### THE TASK
Begin at the top of the listing below. Write each line out exactly, ending with the line that holds "pouf: present [727,342,833,449]".

### RECORDS SUPPLIED
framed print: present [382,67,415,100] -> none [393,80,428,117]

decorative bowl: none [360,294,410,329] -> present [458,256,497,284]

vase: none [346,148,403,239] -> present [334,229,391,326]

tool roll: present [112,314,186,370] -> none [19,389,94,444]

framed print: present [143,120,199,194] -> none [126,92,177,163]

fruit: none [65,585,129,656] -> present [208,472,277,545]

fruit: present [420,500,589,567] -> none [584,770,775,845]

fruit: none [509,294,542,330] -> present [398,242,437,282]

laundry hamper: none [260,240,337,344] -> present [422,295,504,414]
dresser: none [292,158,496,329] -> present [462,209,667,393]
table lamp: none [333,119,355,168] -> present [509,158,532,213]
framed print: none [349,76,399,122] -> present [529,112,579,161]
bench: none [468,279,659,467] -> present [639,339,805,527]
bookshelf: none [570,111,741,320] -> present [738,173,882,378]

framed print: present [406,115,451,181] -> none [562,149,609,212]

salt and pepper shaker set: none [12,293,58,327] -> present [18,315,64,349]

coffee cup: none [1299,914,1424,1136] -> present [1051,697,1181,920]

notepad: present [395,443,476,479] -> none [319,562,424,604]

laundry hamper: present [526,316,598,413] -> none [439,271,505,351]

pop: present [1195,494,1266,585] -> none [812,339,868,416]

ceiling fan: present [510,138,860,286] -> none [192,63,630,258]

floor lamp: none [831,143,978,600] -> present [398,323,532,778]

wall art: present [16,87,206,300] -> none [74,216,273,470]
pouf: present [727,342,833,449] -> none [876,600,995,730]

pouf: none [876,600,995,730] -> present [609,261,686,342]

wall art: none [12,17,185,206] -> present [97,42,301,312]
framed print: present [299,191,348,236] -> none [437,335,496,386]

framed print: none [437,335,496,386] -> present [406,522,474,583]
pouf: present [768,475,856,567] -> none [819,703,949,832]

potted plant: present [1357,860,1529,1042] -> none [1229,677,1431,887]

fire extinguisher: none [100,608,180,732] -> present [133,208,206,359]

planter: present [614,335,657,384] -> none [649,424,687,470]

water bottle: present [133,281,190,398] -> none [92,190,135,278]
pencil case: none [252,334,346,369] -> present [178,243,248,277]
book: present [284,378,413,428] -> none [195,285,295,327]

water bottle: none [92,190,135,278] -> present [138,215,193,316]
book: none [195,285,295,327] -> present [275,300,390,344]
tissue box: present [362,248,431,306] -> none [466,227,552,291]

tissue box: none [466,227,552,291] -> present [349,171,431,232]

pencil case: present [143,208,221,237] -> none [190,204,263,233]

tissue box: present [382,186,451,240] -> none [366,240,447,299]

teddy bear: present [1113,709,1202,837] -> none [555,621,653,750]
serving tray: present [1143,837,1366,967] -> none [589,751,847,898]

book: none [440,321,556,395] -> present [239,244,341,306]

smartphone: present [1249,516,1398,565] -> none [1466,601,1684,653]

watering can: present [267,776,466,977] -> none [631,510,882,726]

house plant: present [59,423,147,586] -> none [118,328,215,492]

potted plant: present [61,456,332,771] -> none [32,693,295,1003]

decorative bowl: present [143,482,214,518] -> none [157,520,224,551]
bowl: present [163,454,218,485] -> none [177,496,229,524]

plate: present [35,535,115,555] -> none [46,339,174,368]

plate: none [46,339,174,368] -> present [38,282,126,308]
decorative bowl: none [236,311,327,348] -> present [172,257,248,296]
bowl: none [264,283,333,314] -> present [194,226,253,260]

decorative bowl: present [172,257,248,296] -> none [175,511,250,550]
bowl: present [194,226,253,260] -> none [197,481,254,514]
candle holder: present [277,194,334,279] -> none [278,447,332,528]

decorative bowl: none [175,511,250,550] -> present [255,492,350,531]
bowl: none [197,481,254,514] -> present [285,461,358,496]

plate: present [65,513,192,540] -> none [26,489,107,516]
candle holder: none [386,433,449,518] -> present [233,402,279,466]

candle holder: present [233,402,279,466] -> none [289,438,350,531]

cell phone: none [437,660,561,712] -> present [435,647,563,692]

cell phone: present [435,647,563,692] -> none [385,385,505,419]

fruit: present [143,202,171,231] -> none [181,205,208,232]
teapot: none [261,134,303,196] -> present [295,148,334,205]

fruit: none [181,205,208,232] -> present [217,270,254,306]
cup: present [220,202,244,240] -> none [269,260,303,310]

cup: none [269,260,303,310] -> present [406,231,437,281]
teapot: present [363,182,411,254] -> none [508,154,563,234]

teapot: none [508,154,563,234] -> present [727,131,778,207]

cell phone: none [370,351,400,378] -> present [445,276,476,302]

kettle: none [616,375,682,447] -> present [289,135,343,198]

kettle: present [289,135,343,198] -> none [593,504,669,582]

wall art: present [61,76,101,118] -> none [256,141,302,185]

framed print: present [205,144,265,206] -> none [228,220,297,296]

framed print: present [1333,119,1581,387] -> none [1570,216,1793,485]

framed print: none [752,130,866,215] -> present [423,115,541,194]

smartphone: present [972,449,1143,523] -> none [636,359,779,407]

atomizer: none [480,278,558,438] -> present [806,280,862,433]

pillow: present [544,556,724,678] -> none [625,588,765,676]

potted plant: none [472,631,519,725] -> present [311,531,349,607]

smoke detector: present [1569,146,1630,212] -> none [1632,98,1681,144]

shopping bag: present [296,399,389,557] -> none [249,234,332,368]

### YOUR SOLUTION
framed print: present [382,67,415,100] -> none [393,80,428,117]

decorative bowl: none [360,294,410,329] -> present [458,256,497,284]

vase: none [346,148,403,239] -> present [334,229,391,326]

tool roll: present [112,314,186,370] -> none [19,389,94,444]

framed print: present [143,120,199,194] -> none [126,92,177,163]

fruit: none [65,585,129,656] -> present [208,472,277,545]

fruit: present [420,500,589,567] -> none [584,770,775,845]

fruit: none [509,294,542,330] -> present [398,242,437,282]

laundry hamper: none [260,240,337,344] -> present [422,295,504,414]
dresser: none [292,158,496,329] -> present [462,209,667,393]
table lamp: none [333,119,355,168] -> present [509,158,532,213]
framed print: none [349,76,399,122] -> present [529,112,579,161]
bench: none [468,279,659,467] -> present [639,339,805,527]
bookshelf: none [570,111,741,320] -> present [738,173,882,378]

framed print: present [406,115,451,181] -> none [562,149,609,212]

salt and pepper shaker set: none [12,293,58,327] -> present [18,315,64,349]

coffee cup: none [1299,914,1424,1136] -> present [1051,697,1181,920]

notepad: present [395,443,476,479] -> none [319,562,424,604]

laundry hamper: present [526,316,598,413] -> none [439,271,505,351]

pop: present [1195,494,1266,585] -> none [812,339,868,416]

ceiling fan: present [510,138,860,286] -> none [192,63,630,258]

floor lamp: none [831,143,978,600] -> present [398,323,532,778]

wall art: present [16,87,206,300] -> none [74,216,273,470]
pouf: present [727,342,833,449] -> none [876,600,995,730]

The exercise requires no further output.